Companies are turning to artificial intelligence to interview job candidates after being overwhelmed by AI-generated applications flooding in from easy-apply job boards, according to reporting by The Associated Press.

The trend, which represents an acceleration of years-long adoption of AI-powered hiring tools, has been documented by the hiring platform Glasshouse. Its recent research shows that more job seekers than ever are reporting encounters with AI job interviews — typically at the screening stage, before any human recruiter reviews their file. Yet the same research found that a significant share of applicants simply walk away from the process entirely when they learn a bot will conduct the interview rather than a person.

The tools come in several forms. Some employers rely on text-based chatbots that ask questions via messaging platforms. Others send applicants a phone number and ask them to speak with an automated voice. Increasingly, companies deploy video-chat bots with on-screen avatars that react to candidates’ answers in real time.

“Companies are just being bombarded with AI-generated applications that come in from easy-apply job boards,” Priya Rathod, a career coach, told the AP. “They need a way to filter out who’s a real, qualified candidate and who’s using a bot to spam every listing they can find.”

Rathod estimated that fraudulent or mass-submitted AI applications now make up a material portion of the inbound volume for many corporate recruiters, particularly for remote and entry-level roles. The AI screening interviews, she said, act as a first gate: a candidate who cannot complete the conversation or whose responses fail basic coherence checks never makes it to the human review stage.

The practice has drawn sharp reactions from job seekers. In surveys pooled by Glasshouse and cited by the AP, many described the experience as unsettling or dehumanizing. Some reported abandoning the application entirely when they realized the interview would be conducted by an AI, either out of discomfort or because they concluded the company was using technology as a cost-cutting shortcut rather than a genuine evaluation tool.

Amanda Augustine, a career expert at TopResume, told the AP that candidates can improve their performance in AI interviews with the same preparation they would bring to a human one. She advised job seekers to test their internet connection, camera and microphone beforehand, and to dress professionally even when the interview is conducted by an on-screen avatar.

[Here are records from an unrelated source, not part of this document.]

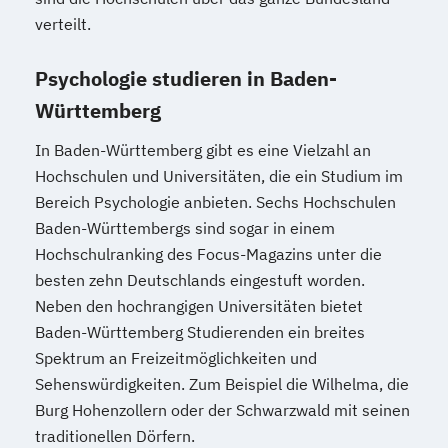
verteilt.
Psychologie studieren in Baden-
Württemberg
In Baden-Württemberg gibt es eine Vielzahl an
Hochschulen und Universitäten, die ein Studium im
Bereich Psychologie anbieten. Sechs Hochschulen
Baden-Württembergs sind sogar in einem
Hochschulranking des Focus-Magazins unter die
besten zehn Deutschlands eingestuft worden.
Neben den hochrangigen Universitäten bietet
Baden-Württemberg Studierenden ein breites
Spektrum an Freizeitmöglichkeiten und
Sehenswürdigkeiten. Zum Beispiel die Wilhelma, die
Burg Hohenzollern oder der Schwarzwald mit seinen
traditionellen Dörfern.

“The bot is scoring you on specific criteria — word choice, speech clarity, whether you answer the question directly,” Augustine said. “Treat it like a real interview, because for the company it is one.”

She also recommended researching the employer thoroughly and preparing questions that demonstrate genuine engagement with the role, rather than generic follow-ups. Several platforms that host AI interviews, Augustine noted, will flag candidates who stray from the question or appear to be reading a script.

For candidates who want to practice, Augustine pointed to remote-job search sites that offer mock AI interview modules, which she said can help job seekers become comfortable with the format before facing a real one. She also advised keeping an updated, cleanly formatted résumé ready to upload, as many AI screening systems pull data directly from the document.

Analysts who study hiring technology told the AP that the convergence of AI-generated applications and AI-conducted interviews marks a new phase in recruitment automation — one in which two bots increasingly manage the first conversation between an employer and a potential employee. Whether this arrangement produces better hiring outcomes or merely faster filtering remains an open question, they said, because the wave of AI interviews is too recent for long-term employment data to be available.